Harriet Miers is never going to be grilled by the Senate Judiciary Committee.

She is going to withdraw her name from consideration before such hearings ever begin.

You can take that to the bank.

Why? Because, even though Democrats in the Senate seem more pleased with the choice of Miers than do Republicans, the questions that must be asked of the nominee for Sandra Day O’Connor’s Supreme Court seat would be among the most embarrassing ever raised about her boss, President Bush.

Most of the attention on the nomination so far has focused on her lack of experience, her track record, her opinions on abortion, etc.

But the silver bullet that will do in the nominee is her cozy relationship with Bush – one that likely placed her in a position of covering up scandals in the Texas Lottery to keep secret the preferential treatment the president received as a young man to enter the Texas Air National Guard.

All it will take is a subpoena or two to get the whole sordid story on the public record – in front of a national television audience.

I don’t think George W. Bush, already experiencing unfavorable public opinion ratings, will allow that to happen.

Democratic senators will overcome their apparent enthusiasm for the Miers pick when they realize they have an opportunity to embarrass Bush over the way he avoided Vietnam service.

All they would have to do is to subpoena two witnesses – former Texas Lt. Gov. Ben Barnes and former Texas Lottery director Lawrence Littwin.

It was Barnes, also a former House speaker in the state, who testified under oath in 1999 in a lawsuit brought by Littwin that he called the head of the Texas Air National Guard to put in a good word for Bush. Barnes later parlayed that favor into multimillion-dollar leverage as a lobbyist-consultant with a company called GTECH that won the business of running the scandal-plagued Texas Lottery.

After Littwin was hired by the Texas Lottery Commission, he made the unfortunate decision of questioning why GTECH should get Texas’ business without facing competitive bids. He also questioned why the company should be paying former state officials like Barnes and contributing money, perhaps illegally, to other Texas politicians.

As a result, the commission headed by Miers fired Littwin. GTECH paid him off with a $300,000 settlement and bought out Barnes’ contract for $23 million. The unusual settlement required Littwin to destroy all of his lawsuit documents, and Harriet Miers, the chairman of the Lottery Commission and future White House counsel and Supreme Court nominee, avoided testifying as to her knowledge of the whole sordid affair.

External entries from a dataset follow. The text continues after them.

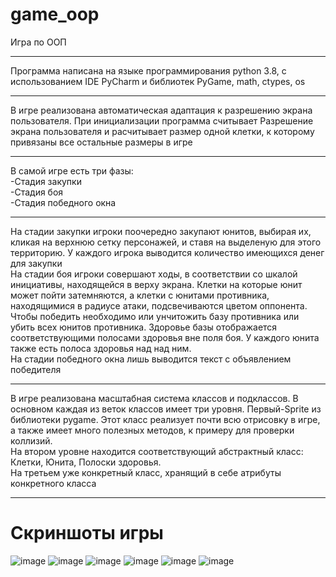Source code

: # game_oop
Игра по ООП
____
Программа написана на языке программирования python 3.8, с использованием IDE PyCharm и библиотек PyGame, math, ctypes, os
____
В игре реализована автоматическая адаптация к разрешению экрана пользователя. При инициализации программа считывает Разрешение экрана пользователя и расчитывает размер одной клетки, к которому привязаны все остальные размеры в игре
____
В самой игре есть три фазы:  
-Стадия закупки  
-Стадия боя  
-Стадия победного окна  
____
На стадии закупки игроки поочередно закупают юнитов, выбирая их, кликая на верхнюю сетку персонажей, и ставя на выделеную для этого территорию. У каждого игрока выводится количество имеющихся денег для закупки  
На стадии боя игроки совершают ходы, в соответствии со шкалой инициативы, находящейся в верху экрана. Клетки на которые юнит может пойти затемняются, а клетки с юнитами противника, находящимися в радиусе атаки, подсвечиваются цветом оппонента.  
Чтобы победить необходимо или унчитожить базу противника или убить всех юнитов противника. Здоровье базы отображается соответствующими полосами здоровья вне поля боя. У каждого юнита также есть полоса здоровья над над ним.  
На стадии победного окна лишь выводится текст с объявлением победителя
____
В игре реализована масштабная система классов и подклассов. В основном каждая из веток классов имеет три уровня. Первый-Sprite из библиотеки pygame. Этот класс реализует почти всю отрисовку в игре, а также имеет много полезных методов, к примеру для проверки коллизий.  
На втором уровне находится соответствующий абстрактный класс: Клетки, Юнита, Полоски здоровья.  
На третьем уже конкретный класс, хранящий в себе атрибуты конкретного класса
____
# Скриншоты игры
![image](https://user-images.githubusercontent.com/44251572/147386190-b3a37772-810a-4c25-9356-c1196a87c358.png)
![image](https://user-images.githubusercontent.com/44251572/147386198-eaf41f13-c361-4933-ae96-f3ed2764150c.png)
![image](https://user-images.githubusercontent.com/44251572/147386205-4fa05800-ebe9-4332-986c-3ddf25ffba65.png)
![image](https://user-images.githubusercontent.com/44251572/147386209-fa3a5f6b-b27c-4210-9692-3103496b8eb0.png)
![image](https://user-images.githubusercontent.com/44251572/147386279-9e0bee56-dbe8-43af-a842-cc77bc88406f.png)
![image](https://user-images.githubusercontent.com/44251572/147386282-809ab077-5fd6-4016-a5f5-3d0b9f0c5e6d.png)
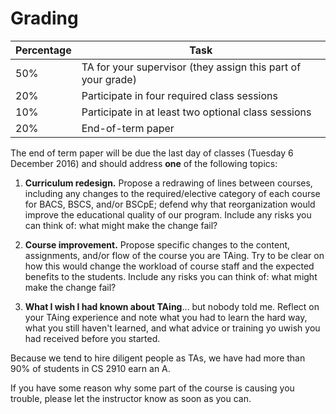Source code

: Grading
=======

Percentage | Task
-----------|------
50%        | TA for your supervisor (they assign this part of your grade)
20%        | Participate in four required class sessions
10%        | Participate in at least two optional class sessions
20%        | End-of-term paper

The end of term paper will be due the last day of classes (Tuesday 6 December 2016) and should address **one** of the following topics:
    
1.  **Curriculum redesign.**  Propose a redrawing of lines between courses, including any changes to the required/elective category of each course for BACS, BSCS, and/or BSCpE; defend why that reorganization would improve the educational quality of our program. Include any risks you can think of: what might make the change fail?

2.  **Course improvement.**  Propose specific changes to the content, assignments, and/or flow of the course you are TAing. Try to be clear on how this would change the workload of course staff and the expected benefits to the students. Include any risks you can think of: what might make the change fail?

3.  **What I wish I had known about TAing**… but nobody told me. Reflect on your TAing experience and note what you had to learn the hard way, what you still haven't learned, and what advice or training yo uwish you had received before you started.


Because we tend to hire diligent people as TAs, we have had more than 90% of students in CS 2910 earn an A.

If you have some reason why some part of the course is causing you trouble, please let the instructor know as soon as you can.
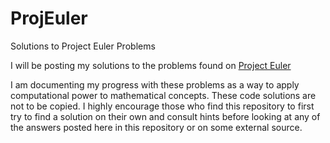 # ProjEuler

Solutions to Project Euler Problems

I will be posting my solutions to the problems found on [Project Euler](https://projecteuler.net/)

I am documenting my progress with these problems as a way to apply computational power to mathematical concepts.
These code solutions are not to be copied.
I highly encourage those who find this repository to first try to find a solution on their own and consult hints before looking at any of the answers posted here in this repository or on some external source.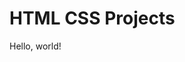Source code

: # HTML CSS Projects
 <!DOCTYPE html>
<html lang="en">
<title>This is a title</title>
<p>Hello, world!</p>
</html>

Does anyone really expect President Bush will allow this can o’ worms to be reopened in Senate hearings?

No way!

In fact, every day Bush allows this nomination to remain on the table is another day he risks embarrassment over a scandal everyone thought was dead with the retirement of Dan Rather as CBS anchorman.

Can you imagine John Kerry’s friends in the Senate passing up an opportunity to revisit the high-water mark of the Democrats’ 2004 presidential campaign? I don’t think so.

Frankly, I’m amazed the Democrats have been able to keep still as long as they have. They are keeping their powder dry for a reason: They want Harriet Miers to testify.

Somehow, this story has remained largely below the radar screen of the national press. Maybe they, too, can’t wait for the real fireworks to begin in televised hearings.

So, now it’s back to the drawing board for President Bush. Maybe Harriet Miers will decide she can’t put her favorite client through this ordeal. She may suddenly decide she doesn’t really want to be on the Supreme Court, after all.

In any case, mark my words, Bush is looking for his third choice to fill Sandra Day O’Connor’s seat right now.